Жизнь во время войны | страница 63



– Дэви! – раздался басовитый окрик.– Кончай свои дурацкие шуточки!

Из зарослей торчали два анакарда, в темной листве застряли желтые морщинистые плоды, в отдалении над верхушками кустов виднелась красная черепичная крыша отеля, а возвышавшееся над ней хлопчатое дерево разливало под собой лужу индиговой тени; воздух золотисто поблескивал в тех местах, где сквозь крону пробивались лучи, а парившие под деревом мотыльки переливались, точно драгоценности в ювелирной лавке.

– Не зли меня, Дэви! «Иди на хуй, Тулли!»

Из-за бетонной стены доносился шум прорывавшегося сквозь рифы прибоя, Минголла вслушивался в него, жалел, что не видит волн, и думал о том, как же он не свихнулся, просидев взаперти все эти месяцы. В памяти остался набор бессвязных обрывков, и сколько бы он ни пытался сложить их в подобие гармонии, материала набиралось разве что на пару недель... недели эти заполняли воткнутые в руки иглы, расплывающиеся от препаратов лица, редкие сны, неотличимые от горячечной реальности, хождения по холлу отеля, остановки перед рябым зеркалом и разглядывание собственных глаз в поисках не внутренней истины, а просто самого себя, той части самого себя, что пока еще осталась прежней.

– Черт побери, Дэви!

Но один день Минголла помнил ясно. Свой двадцать первый день рождения...

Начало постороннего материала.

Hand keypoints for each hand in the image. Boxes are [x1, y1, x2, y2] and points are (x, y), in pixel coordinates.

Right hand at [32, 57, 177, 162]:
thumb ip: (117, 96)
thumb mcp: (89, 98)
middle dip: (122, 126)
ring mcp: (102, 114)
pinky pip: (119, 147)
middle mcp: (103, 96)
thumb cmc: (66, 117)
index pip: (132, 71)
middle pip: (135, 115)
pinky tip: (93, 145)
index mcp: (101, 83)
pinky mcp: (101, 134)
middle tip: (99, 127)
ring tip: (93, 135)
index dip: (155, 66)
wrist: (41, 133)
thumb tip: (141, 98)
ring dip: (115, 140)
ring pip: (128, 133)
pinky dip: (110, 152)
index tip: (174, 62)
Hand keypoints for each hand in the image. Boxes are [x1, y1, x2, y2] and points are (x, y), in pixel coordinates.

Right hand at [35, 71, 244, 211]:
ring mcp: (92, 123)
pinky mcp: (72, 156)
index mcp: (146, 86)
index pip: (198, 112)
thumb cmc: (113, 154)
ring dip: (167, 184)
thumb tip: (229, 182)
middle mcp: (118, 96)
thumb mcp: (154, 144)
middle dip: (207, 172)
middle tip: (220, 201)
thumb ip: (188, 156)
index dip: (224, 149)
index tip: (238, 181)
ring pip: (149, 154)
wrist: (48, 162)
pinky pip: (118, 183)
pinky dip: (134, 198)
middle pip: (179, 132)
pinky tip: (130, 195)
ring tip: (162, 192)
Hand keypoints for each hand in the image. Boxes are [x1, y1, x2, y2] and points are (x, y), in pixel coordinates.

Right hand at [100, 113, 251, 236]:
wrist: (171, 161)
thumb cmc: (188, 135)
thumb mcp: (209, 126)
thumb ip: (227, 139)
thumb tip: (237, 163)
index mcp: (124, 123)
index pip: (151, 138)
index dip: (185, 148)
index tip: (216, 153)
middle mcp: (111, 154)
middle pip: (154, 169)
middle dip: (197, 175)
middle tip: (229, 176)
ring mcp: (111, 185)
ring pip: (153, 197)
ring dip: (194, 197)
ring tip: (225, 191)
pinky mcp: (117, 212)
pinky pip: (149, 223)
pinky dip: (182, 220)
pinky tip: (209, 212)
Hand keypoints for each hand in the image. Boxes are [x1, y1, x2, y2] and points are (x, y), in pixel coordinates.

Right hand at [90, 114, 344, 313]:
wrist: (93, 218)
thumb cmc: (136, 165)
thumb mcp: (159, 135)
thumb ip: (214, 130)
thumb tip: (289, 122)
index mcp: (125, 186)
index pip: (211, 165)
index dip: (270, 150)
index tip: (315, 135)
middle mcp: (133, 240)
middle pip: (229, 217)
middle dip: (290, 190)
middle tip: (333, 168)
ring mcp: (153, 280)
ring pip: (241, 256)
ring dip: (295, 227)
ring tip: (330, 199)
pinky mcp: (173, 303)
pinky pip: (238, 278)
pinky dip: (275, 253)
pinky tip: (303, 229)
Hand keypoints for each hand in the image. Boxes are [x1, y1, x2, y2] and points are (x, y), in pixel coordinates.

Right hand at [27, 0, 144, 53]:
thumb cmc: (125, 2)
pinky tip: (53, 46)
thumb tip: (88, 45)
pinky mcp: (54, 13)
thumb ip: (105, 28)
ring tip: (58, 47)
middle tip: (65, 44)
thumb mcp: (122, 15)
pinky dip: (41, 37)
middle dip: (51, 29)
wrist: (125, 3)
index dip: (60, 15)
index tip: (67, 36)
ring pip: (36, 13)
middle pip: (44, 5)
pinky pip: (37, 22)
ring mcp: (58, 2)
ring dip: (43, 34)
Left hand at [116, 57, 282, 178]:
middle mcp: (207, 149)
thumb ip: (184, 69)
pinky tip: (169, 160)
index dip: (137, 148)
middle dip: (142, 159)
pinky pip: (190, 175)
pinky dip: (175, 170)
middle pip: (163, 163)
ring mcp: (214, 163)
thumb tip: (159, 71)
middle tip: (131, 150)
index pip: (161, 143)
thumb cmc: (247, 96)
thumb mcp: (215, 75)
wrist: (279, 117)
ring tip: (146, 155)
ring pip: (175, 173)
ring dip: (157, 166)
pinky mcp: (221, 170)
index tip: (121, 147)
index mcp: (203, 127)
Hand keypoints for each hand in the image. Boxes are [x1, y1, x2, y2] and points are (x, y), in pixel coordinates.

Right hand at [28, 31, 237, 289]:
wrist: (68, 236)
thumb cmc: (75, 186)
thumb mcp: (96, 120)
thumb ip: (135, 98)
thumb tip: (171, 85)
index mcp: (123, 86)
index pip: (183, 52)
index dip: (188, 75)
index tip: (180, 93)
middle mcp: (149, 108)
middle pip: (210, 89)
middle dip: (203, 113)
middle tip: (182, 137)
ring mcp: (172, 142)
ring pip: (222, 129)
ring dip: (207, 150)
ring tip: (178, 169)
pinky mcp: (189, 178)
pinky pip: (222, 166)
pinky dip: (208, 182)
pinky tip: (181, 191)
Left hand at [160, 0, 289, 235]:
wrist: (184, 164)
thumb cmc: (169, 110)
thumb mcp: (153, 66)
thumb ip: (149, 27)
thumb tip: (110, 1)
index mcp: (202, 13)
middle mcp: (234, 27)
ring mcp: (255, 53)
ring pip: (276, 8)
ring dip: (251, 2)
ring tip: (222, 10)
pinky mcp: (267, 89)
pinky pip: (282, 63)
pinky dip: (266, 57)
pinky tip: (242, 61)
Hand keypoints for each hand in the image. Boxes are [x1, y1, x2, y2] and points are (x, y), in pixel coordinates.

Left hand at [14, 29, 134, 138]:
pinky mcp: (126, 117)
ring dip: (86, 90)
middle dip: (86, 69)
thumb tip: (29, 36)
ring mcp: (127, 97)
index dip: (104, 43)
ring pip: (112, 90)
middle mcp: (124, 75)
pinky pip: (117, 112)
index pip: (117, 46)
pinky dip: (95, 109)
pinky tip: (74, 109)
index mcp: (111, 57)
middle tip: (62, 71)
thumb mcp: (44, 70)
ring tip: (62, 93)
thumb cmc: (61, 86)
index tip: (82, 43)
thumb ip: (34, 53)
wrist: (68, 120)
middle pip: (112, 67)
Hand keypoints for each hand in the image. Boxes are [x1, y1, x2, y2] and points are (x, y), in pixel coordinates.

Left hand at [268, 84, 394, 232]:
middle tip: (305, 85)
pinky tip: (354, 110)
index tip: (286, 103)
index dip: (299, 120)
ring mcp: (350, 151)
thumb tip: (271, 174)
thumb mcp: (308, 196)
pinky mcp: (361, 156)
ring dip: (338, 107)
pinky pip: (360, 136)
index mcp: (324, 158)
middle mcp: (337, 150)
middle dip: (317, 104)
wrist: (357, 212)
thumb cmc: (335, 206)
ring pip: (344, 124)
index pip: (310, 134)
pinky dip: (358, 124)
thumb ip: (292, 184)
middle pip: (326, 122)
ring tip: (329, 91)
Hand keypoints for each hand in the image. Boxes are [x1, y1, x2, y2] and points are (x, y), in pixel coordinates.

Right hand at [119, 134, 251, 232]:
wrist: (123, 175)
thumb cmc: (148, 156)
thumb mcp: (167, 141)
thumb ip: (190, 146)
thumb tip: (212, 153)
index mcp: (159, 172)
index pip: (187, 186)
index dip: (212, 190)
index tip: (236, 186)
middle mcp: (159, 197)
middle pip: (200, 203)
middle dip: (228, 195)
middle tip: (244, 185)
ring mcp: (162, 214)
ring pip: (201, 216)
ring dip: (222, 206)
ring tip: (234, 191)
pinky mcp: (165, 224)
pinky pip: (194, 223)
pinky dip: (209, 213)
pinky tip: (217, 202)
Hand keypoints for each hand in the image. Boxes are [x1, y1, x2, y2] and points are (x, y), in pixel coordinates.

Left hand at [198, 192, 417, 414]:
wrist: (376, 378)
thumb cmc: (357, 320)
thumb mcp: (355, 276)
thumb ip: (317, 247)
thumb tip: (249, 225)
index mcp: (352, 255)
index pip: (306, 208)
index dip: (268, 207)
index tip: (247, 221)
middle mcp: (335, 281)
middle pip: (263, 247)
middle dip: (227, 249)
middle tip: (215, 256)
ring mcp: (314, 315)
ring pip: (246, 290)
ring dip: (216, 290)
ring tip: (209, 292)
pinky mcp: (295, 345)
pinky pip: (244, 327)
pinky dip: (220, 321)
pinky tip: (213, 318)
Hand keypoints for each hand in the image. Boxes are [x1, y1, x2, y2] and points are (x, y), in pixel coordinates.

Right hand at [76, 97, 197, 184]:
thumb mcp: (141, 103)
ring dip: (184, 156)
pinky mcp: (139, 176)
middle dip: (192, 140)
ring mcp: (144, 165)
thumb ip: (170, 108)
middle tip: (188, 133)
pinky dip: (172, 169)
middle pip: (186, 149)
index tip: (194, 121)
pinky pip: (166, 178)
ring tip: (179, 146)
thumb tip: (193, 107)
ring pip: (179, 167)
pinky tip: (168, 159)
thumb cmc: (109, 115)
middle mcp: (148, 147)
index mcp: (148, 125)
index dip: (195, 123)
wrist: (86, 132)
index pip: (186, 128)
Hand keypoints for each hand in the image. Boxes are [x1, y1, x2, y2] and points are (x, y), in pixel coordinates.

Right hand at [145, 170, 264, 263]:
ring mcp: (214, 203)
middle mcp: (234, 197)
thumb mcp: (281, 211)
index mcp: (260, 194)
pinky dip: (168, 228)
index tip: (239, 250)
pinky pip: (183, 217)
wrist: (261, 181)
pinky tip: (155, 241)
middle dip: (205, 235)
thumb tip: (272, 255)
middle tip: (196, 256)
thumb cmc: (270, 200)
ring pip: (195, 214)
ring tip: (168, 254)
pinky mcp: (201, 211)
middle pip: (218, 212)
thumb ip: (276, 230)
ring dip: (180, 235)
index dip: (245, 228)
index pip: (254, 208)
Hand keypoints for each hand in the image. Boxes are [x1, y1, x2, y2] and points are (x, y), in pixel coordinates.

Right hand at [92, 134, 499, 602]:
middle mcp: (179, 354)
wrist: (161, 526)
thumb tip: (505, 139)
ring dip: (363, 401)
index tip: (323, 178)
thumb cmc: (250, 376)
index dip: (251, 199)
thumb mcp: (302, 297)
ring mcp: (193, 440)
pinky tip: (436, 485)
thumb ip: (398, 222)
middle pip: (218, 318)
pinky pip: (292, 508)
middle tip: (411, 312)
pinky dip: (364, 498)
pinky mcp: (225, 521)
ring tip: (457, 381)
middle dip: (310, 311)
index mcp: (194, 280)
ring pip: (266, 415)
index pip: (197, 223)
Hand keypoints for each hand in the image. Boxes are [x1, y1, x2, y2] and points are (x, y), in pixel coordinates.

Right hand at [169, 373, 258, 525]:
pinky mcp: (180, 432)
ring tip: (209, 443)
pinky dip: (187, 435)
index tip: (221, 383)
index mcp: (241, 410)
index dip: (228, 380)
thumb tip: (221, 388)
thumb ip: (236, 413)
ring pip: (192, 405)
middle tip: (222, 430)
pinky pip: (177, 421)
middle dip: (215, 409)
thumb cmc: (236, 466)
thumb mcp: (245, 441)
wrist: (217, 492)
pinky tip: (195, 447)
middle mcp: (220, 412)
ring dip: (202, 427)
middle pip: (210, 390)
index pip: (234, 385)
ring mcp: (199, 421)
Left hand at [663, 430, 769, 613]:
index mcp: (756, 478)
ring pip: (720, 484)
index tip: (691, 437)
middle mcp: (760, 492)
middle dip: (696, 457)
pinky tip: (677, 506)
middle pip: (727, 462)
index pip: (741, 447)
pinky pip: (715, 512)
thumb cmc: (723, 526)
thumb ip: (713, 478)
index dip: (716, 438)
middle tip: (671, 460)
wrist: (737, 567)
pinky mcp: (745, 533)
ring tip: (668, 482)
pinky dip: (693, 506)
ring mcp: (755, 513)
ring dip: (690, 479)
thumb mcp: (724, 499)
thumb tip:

– Ну ладно! Сам напросился!

...Сразу после пластической операции. Доктор Исагирре отменил наркотики, чтобы Минголла мог поговорить с родителями по установленному в подвале отеля видеотерминалу; экран занимал почти всю дальнюю стену, Минголла глядел на него, лежа на пружинном диване, и ждал звонка. Остальные три стены были обиты пластиковыми панелями «под клен», но кое-где пластмасса отслоилась, обнажив чем-то похожие на речное дно заплесневелые доски; сами же неестественно зернистые панели переливались в темноватом свете комнаты черно-желтым цветом и наводили на мысль о печатных платах из тигриной шкуры. Положив голову на подлокотник дивана и вертя в руках пульт, Минголла старательно выдумывал, как разговаривать с родителями, но дальше чем «Привет, как дела?» дело не шло. Ему было трудно даже вообразить, как выглядят отец и мать, что там говорить о каких-то теплых чувствах, но тут загорелся экран, и на нем показалась гостиная, а в ней родители, напряженные, как перед фотокамерой. Минголла остался лежать, лишь отметил, что на отце солидный синий костюм страхового агента, галстук, длинные седые волосы уложены в модную прическу, у матери усталое лицо и льняное платье, а еще на этом плоском экране родители выглядели частью обстановки, антропоморфными дополнениями к кожаным креслам и вычурным абажурам. Он абсолютно ничего не чувствовал, как если бы рассматривал портреты незнакомых людей, по чистой случайности оказавшихся его родственниками.